*TEXTE DU DOCUMENT*.
******

Les récents changements au sein des cercles dirigeants saoudiens ne représentent guère une surprise pour l’Iran. « Nous savions tous que cela allait se produire. Ce n’était qu’une question de temps », a déclaré un haut-responsable iranien, requérant l’anonymat, à Al Monitor.

En fait, en octobre dernier, longtemps avant l’adoubement de Mohammed Bin Salman en tant que nouveau prince héritier du trône d’Arabie Saoudite, le commandant des forces Al Quds Qassem Soleimani avait déclaré lors d’un rassemblement à Téhéran : « Mohammed Bin Salman, le second héritier de la couronne, est pressé et il veut marginaliser celui qui le précède [à l’époque, le prince Mohammed Bin Nayef], il pourrait même tuer son propre père pour le remplacer ».

Le Général-major iranien rappelait alors une conversation qui se serait déroulée entre Mohammed et un responsable syrien en Russie, un beau jour de 2016 et il citait les propos rapportés par ce responsable syrien, qui disait que l’héritier royal saoudien « demandait des nouvelles du Président syrien Bachar el Assad, comme il allait, ainsi que sa famille ». Soleimani poursuivait : « Le responsable syrien lui a alors dit : « Quand je m’aperçois que l’atmosphère est aussi bonne, je me dis que Daesh est une menace globale contre nous tous, et que nous devrions tous nous unir pour le combattre ». C’est alors que Bin Salman a répliqué : « Ce n’est rien ».

« Nous pourrions en finir avec Daesh et Jabhat al Nusra en moins d’une journée, ne vous inquiétez pas pour ça. Vous n’avez qu’un seul problème. Votre problème, ce sont vos relations avec l’Iran. Mettez un terme à ces relations et prenez vos distances avec ce régime et tout sera terminé ».

Cette vision de Mohammed à propos de l’Iran comme étant le principal problème du Moyen-Orient inquiète Téhéran. Les propos âpres tenus par le prince couronné contre la République Islamique et les menaces publiques qu’il a proférées en mai de mener le combat sur le sol de l’Iran a poussé les décideurs iraniens à répliquer en prenant les positions les plus radicales contre Riyad. Selon un autre responsable iranien anonyme : « L’Arabie Saoudite traverse une de ses pires phases à présent. Peut-être que, pour la première fois, le royaume est menacé de s’effondrer de l’intérieur. Ils sont sérieusement confrontés à une crise de gouvernance. Les nations ne peuvent pas être dirigées par des aventuriers inexpérimentés et c’est le cas avec ce nouveau prince héritier ».

******

*LIGNES DE DONNÉES*.
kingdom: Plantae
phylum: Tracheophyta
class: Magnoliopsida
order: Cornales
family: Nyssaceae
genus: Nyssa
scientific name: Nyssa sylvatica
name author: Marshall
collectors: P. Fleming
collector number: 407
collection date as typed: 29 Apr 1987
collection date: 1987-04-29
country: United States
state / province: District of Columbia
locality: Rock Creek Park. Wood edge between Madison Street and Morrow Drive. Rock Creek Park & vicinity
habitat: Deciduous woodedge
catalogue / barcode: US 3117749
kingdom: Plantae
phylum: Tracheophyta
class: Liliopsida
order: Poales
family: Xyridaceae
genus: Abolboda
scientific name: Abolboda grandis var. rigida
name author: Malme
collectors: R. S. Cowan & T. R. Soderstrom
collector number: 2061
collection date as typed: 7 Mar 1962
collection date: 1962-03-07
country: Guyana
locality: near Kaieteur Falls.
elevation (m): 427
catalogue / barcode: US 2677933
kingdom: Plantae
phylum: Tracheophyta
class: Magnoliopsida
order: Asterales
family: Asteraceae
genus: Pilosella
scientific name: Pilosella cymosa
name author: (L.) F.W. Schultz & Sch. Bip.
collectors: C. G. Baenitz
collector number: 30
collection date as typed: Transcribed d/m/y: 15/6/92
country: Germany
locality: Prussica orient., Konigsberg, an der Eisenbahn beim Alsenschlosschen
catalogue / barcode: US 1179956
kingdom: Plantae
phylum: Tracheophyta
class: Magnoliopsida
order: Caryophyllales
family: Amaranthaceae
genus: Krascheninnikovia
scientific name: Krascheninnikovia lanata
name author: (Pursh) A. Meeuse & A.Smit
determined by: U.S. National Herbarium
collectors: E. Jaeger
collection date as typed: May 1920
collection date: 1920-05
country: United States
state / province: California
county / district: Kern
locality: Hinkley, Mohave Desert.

******

*DÉFI*. Pouvez-vous poursuivre le texte sur le regard de Téhéran envers le nouveau prince héritier saoudien, en reprenant juste après sa dernière phrase ?

*RÉSULTAT PRODUIT*.
« Ce responsable iranien va plus loin : « Pour ce qui est des intérêts immédiats de l’Iran, tout ce que Bin Salman fait peut avoir un impact positif : il n’y a qu’à regarder cette dernière aventure de la rupture avec le Qatar. Il a risqué l’unité des pays du Golfe Persique à seule fin d’imposer sa vision à son voisin et, qu’est-ce qui se passe après? Il ne serait même pas lui-même ce qu’il va faire après et c’est la pire chose qui puisse lui arriver ». Au Yémen, ajoute ce responsable iranien,  Ansar Allah (les Houthis) n’étaient pas aussi proches de l’Iran. Mais avec toutes les bombes qui leur tombent sur la tête, l’Iran devient le seul ami du peuple yéménite, parce que nous pourrions bien être le seul pays qui leur témoigne ouvertement de la sympathie. L’Iran veut avoir des amis partout, même en Arabie Saoudite, mais les Saoudiens, de nos jours, sont très forts pour se constituer des ennemis ».

Selon le responsable iranien, l’orientation politique de Salman envers l’Iran est perçue comme globalement hostile. « Les menaces permanentes contre l’Iran que profère le prince et son ministre des Affaires étrangères véhicule un message dont je doute que les Saoudiens voudraient qu’on le lise. Toucher à nos croyances religieuses est imprudent.  Les commentaires de Bin Salman [ à propos] de l’Imam Mahdi n’ont rien d’une posture politique [l’impossibilité de dialoguer avec un pouvoir messianique et eschatologique]. Il a tenté d’intimider tout croyant -même ceux qui s’opposent à la République Islamique se sont sentis insultés ».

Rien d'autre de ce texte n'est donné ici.